The material developed by Anthamatten and graduate student
Yuan Meng is a type of shape-memory polymer, which can be programmed to retain
a temporary shape until it is triggered—typically by heat—to return to its
original shape.
The findings are
being published this week in the Journal of Polymer Science Part B: Polymer
Physics.
“Tuning the trigger temperature is only one part of the
story,” said Anthamatten. “We also engineered these materials to store large
amount of elastic energy, enabling them to perform more mechanical work during
their shape recovery”
The key to developing the new polymer was figuring out how
to control crystallization that occurs when the material is cooled or
stretched.

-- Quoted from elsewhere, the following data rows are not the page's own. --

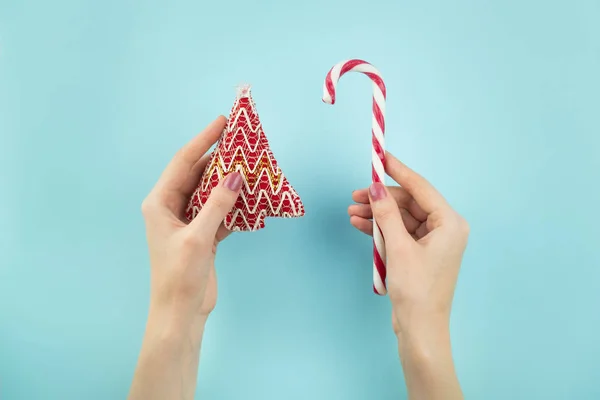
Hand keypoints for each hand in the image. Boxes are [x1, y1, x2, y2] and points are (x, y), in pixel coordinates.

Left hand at [141, 115, 242, 319]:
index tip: (223, 122)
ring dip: (228, 180)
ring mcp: (187, 220)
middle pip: (197, 173)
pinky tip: (251, 197)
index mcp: (160, 202)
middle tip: (242, 140)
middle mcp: (171, 207)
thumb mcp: (199, 237)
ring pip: (209, 191)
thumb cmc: (181, 275)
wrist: (180, 312)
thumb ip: (217, 204)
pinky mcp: (202, 234)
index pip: (183, 162)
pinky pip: (219, 210)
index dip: (203, 140)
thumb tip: (236, 175)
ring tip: (250, 163)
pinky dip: (233, 204)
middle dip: (218, 157)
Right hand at [348, 151, 466, 398]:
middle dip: (381, 199)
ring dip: (377, 215)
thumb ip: (386, 214)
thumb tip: (376, 186)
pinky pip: (399, 233)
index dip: (398, 171)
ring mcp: (432, 242)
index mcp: (450, 223)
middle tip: (355, 195)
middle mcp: (445, 228)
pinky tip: (360, 225)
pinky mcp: (419, 254)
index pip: (421, 188)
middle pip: (409, 203)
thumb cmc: (415, 289)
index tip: (380, 156)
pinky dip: (381, 229)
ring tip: (352, 212)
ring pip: (401, 218)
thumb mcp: (398, 247)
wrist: (419, 329)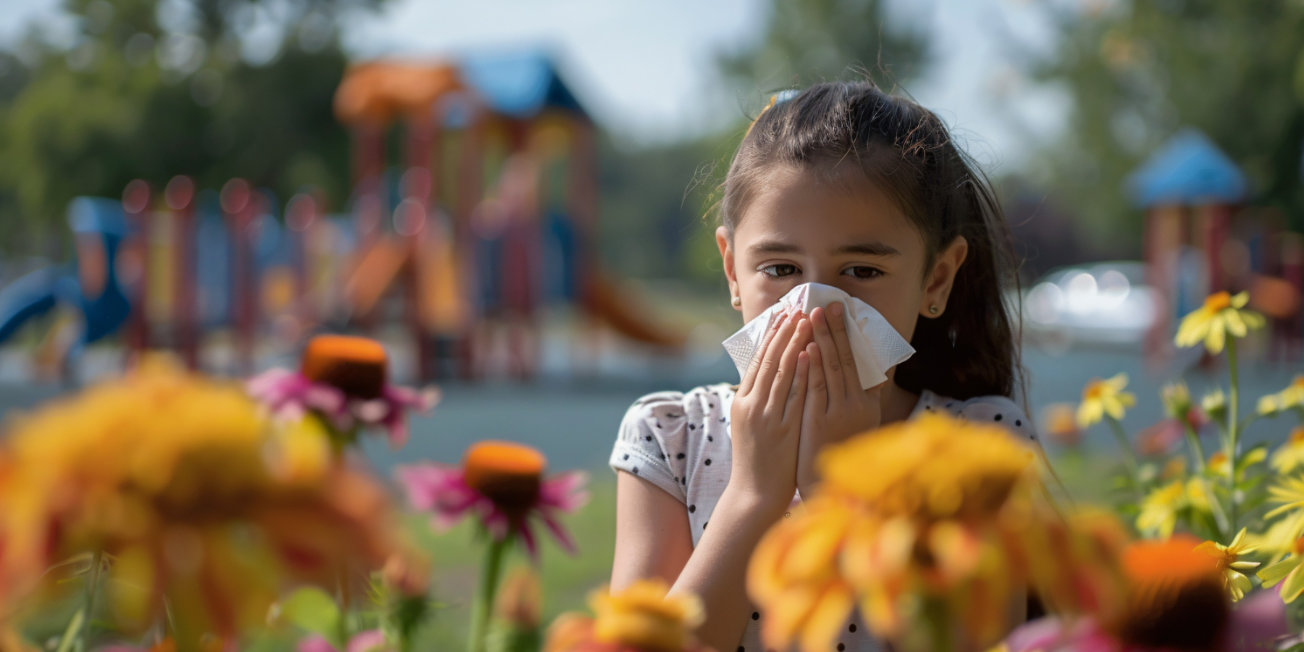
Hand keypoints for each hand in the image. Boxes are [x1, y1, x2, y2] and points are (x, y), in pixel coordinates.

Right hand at [726, 307, 811, 511]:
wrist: (753, 495)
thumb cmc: (757, 462)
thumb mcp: (750, 427)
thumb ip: (758, 402)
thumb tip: (770, 377)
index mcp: (742, 403)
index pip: (757, 361)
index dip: (770, 337)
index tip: (782, 315)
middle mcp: (751, 406)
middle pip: (768, 361)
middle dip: (783, 332)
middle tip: (796, 308)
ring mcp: (766, 417)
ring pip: (781, 373)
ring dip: (794, 344)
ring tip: (805, 321)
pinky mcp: (781, 429)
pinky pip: (793, 395)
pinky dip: (801, 372)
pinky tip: (809, 354)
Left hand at [798, 301, 882, 497]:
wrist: (826, 488)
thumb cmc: (838, 453)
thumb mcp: (856, 426)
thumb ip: (861, 400)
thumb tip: (871, 375)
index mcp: (868, 403)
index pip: (859, 361)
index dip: (850, 335)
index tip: (843, 311)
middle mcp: (859, 404)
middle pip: (847, 358)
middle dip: (837, 329)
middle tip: (829, 302)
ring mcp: (841, 412)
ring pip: (832, 368)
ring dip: (823, 339)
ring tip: (814, 315)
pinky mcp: (822, 422)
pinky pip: (818, 387)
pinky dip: (813, 366)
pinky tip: (807, 347)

As the material is deformed, polymer chains are locally stretched,
and small segments of the polymer align in the same direction in small areas—or
domains—called crystallites, which fix the material into a temporarily deformed
shape. As the number of crystallites grows, the polymer shape becomes more and
more stable, making it increasingly difficult for the material to revert back
to its initial—or “permanent”—shape.
“Our shape-memory
polymer is like a rubber band that can lock itself into a new shape when
stretched,” said
Anthamatten. “But a simple touch causes it to recoil back to
its original shape.”
The ability to tune the trigger temperature was achieved by
including molecular linkers to connect the individual polymer strands.

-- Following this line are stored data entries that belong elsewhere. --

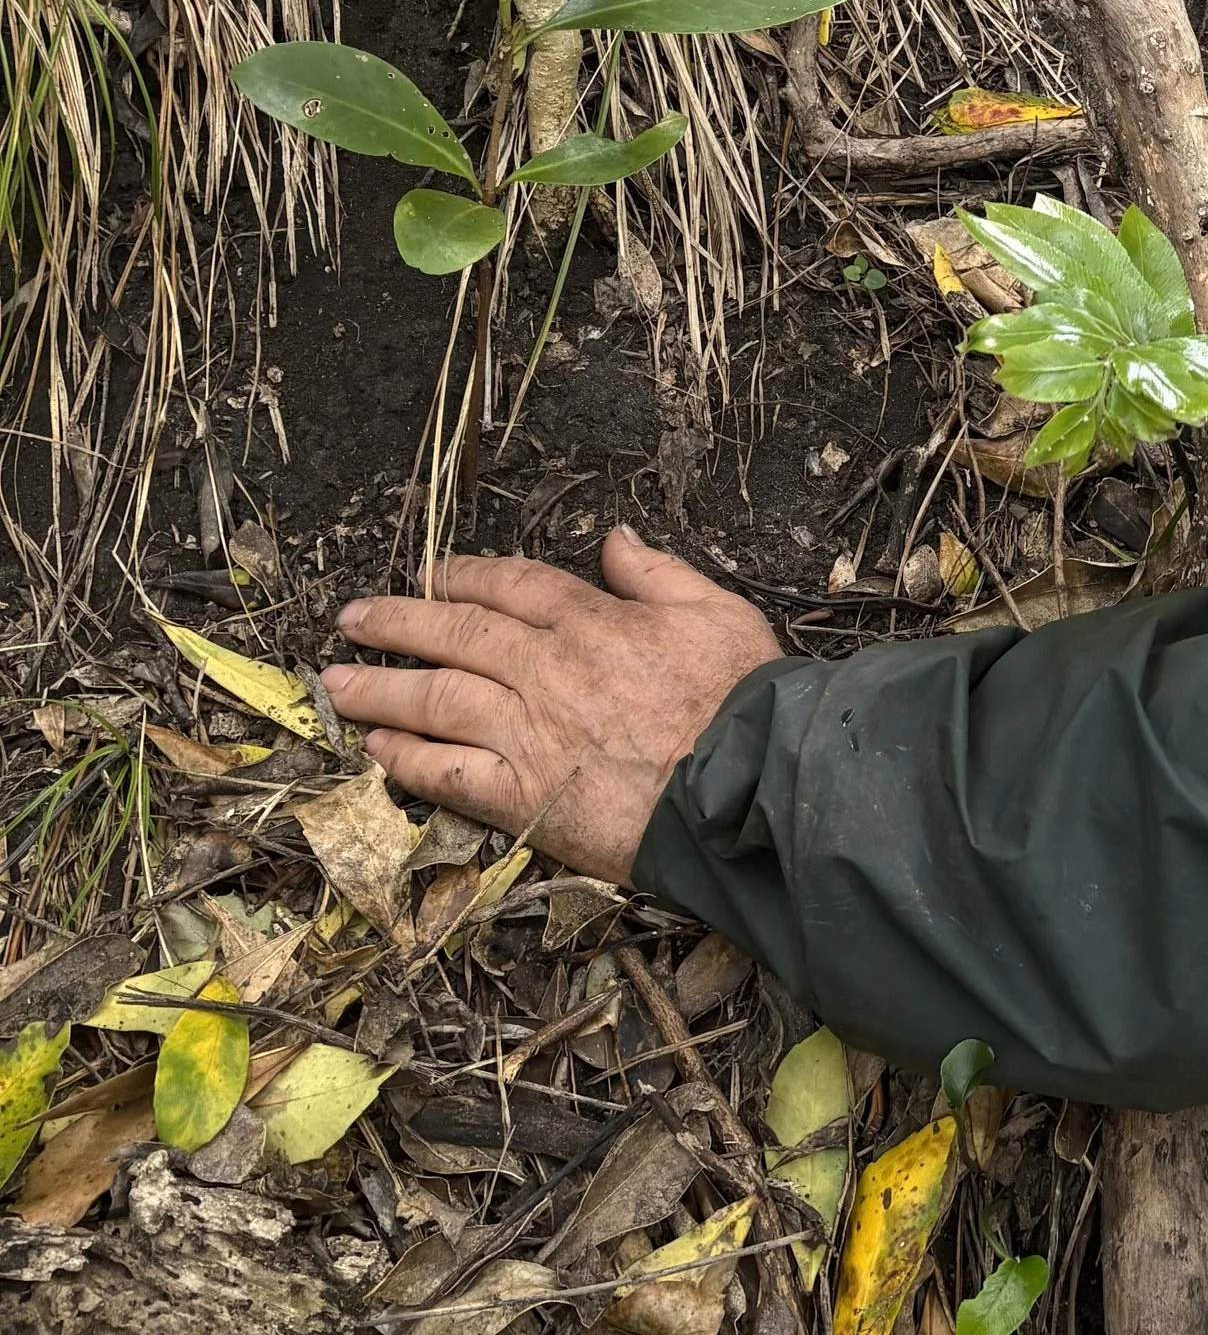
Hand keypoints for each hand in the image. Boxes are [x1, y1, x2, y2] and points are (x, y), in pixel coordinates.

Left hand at [321, 527, 782, 881]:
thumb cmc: (741, 701)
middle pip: (456, 633)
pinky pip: (447, 774)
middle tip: (353, 618)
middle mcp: (547, 669)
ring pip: (436, 699)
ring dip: (379, 687)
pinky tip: (376, 750)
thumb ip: (658, 572)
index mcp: (592, 621)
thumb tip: (614, 537)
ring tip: (334, 682)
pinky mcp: (523, 797)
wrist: (747, 791)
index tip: (432, 572)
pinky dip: (407, 760)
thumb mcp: (716, 611)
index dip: (465, 575)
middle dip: (398, 621)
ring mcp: (529, 732)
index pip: (511, 585)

Anthamatten’s group discovered that linkers inhibit—but don’t stop—crystallization
when the material is stretched. By altering the number and types of linkers
used, as well as how they’re distributed throughout the polymer network, the
Rochester researchers were able to adjust the material’s stability and
precisely set the melting point at which the shape change is triggered.
Heating the new polymer to temperatures near 35 °C, just
below the body temperature causes the crystallites to break apart and the
material to revert to its permanent shape.